Stephen Hawking predicted how the world will end weeks before he died
And he might win a Nobel prize for it
The late, great Professor Stephen Hawking’s final scientific paper demonstrates both how we could determine the existence of a multiverse and how we’re all ultimately doomed.
He finished the paper just two weeks before his death. It explains mathematically how a space probe could, theoretically, determine once and for all whether the ‘multiverse’ idea is correct, and we inhabit one of many universes (making the ‘uni’ part of ‘universe’ inaccurate).

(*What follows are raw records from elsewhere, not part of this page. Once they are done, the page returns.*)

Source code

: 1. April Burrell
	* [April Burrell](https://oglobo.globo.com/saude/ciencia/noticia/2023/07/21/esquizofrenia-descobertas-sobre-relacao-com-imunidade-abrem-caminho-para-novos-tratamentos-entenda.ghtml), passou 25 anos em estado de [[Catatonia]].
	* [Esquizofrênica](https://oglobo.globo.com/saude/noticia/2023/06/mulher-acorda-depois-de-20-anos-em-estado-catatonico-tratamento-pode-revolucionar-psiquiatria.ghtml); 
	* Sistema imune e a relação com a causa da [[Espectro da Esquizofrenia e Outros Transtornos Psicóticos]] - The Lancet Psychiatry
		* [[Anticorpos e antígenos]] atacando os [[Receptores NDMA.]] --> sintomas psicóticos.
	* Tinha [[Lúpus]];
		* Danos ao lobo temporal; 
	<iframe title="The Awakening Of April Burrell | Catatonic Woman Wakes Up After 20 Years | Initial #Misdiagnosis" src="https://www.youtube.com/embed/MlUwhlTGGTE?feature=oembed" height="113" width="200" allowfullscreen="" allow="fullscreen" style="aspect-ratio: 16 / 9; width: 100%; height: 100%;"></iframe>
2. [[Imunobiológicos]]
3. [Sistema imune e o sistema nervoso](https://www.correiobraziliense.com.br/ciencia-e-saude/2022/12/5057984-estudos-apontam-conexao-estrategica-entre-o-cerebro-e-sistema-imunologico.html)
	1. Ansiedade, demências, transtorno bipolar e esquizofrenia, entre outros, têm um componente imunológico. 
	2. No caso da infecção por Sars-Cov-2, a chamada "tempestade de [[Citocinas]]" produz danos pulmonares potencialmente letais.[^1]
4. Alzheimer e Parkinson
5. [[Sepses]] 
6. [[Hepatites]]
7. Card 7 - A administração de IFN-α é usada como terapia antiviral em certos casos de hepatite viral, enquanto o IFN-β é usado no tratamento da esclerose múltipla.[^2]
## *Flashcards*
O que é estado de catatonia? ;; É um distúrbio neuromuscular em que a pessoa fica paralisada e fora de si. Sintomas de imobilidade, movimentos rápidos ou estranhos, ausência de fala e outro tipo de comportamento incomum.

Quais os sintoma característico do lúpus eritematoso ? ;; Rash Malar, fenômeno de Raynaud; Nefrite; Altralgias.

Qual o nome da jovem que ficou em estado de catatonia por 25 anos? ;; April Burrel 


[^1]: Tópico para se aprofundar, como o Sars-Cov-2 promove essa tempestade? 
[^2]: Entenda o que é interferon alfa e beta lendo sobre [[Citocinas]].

Hawking was always fascinated by the idea - essentially, the theory suggests that the Big Bang that brought our universe into being must have been accompanied by an infinite number of other Big Bangs bringing an infinite number of universes into existence. The maths doesn’t support the instantaneous ‘inflation’ from something to nothing without it happening infinite times at once, because of… hahaha, not a clue, because of the kind of science that divides the Professor Stephen Hawkings of the world from the rest of us.
With co-author Professor Thomas Hertog, Hawking’s final paper aims to take the paradoxes created by the theory and make them measurable, objective, provable. “We wanted to transform the idea of a multiverse into a testable scientific framework,” said Hertog.
All lovely and upbeat so far, but one implication of the paper is that, if it does turn out to be provable, in his final paper, Professor Stephen Hawking has predicted the death of our universe - the theory has it ultimately running out of energy and fizzling into nothingness, the whole universe reduced to less than a memory.
Professor Carlos Frenk of Durham University told The Times: “A consequence of inflation is that there should be a multitude of universes, but we have never been able to measure this. The intriguing idea in Hawking’s paper is that [the multiverse] left its imprint on the background radiation permeating our universe and we could measure it with a detector on a spaceship. These ideas offer the breathtaking prospect of finding evidence for the existence of other universes. This would profoundly change our perception of our place in the cosmos.”
Hawking and Hertog’s paper is currently in review by the journal it was submitted to, and will eventually be published.
Given that Hawking was given two years to live when he was diagnosed with motor neurone disease back in 1963, it’s fairly incredible that there’ll soon be a paper out under the name ‘Hawking et al (2018)’. That’s properly crackers. Puts the whole “eventually the universe will die, entirely die, and every trace of everyone who ever existed, every story ever told, every idea ever formed, everything, everyone who ever lived, who ever loved, absolutely everything will be gone, not even an absence, an absence of an absence, nothing, nothing anywhere, nothing at all” thing into perspective.